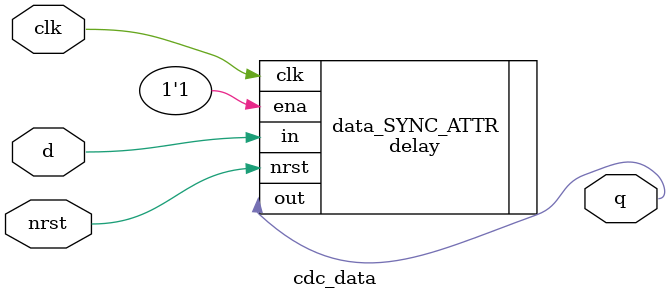
<source format=sv>



/* --- INSTANTIATION TEMPLATE BEGIN ---

cdc_data CD [31:0] (
  .clk( {32{clk}} ),
  .nrst( {32{1'b1}} ),
  .d( ext_data[31:0] ),
  .q( synchronized_data[31:0] )
);

--- INSTANTIATION TEMPLATE END ---*/


module cdc_data(
  input clk,
  input nrst,
  input d,
  output q
);

delay #(
    .LENGTH( 2 ),
    .WIDTH( 1 )
    // .TYPE( "CELLS" ),
    // .REGISTER_OUTPUTS( "FALSE" )
) data_SYNC_ATTR (
    .clk( clk ),
    .nrst( nrst ),
    .ena( 1'b1 ),

    .in( d ),
    .out( q )
);

endmodule


</source>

+-------+

(Task objective): Without including any picture, restate every entry above exactly.

(Exercise result):
<source format=sv>



/* --- INSTANTIATION TEMPLATE BEGIN ---

cdc_data CD [31:0] (
  .clk( {32{clk}} ),
  .nrst( {32{1'b1}} ),
  .d( ext_data[31:0] ),
  .q( synchronized_data[31:0] )
);

--- INSTANTIATION TEMPLATE END ---*/


module cdc_data(
  input clk,
  input nrst,
  input d,
  output q
);

delay #(
    .LENGTH( 2 ),
    .WIDTH( 1 )
    // .TYPE( "CELLS" ),
    // .REGISTER_OUTPUTS( "FALSE" )
) data_SYNC_ATTR (
    .clk( clk ),
    .nrst( nrst ),
    .ena( 1'b1 ),

    .in( d ),
    .out( q )
);

endmodule


</source>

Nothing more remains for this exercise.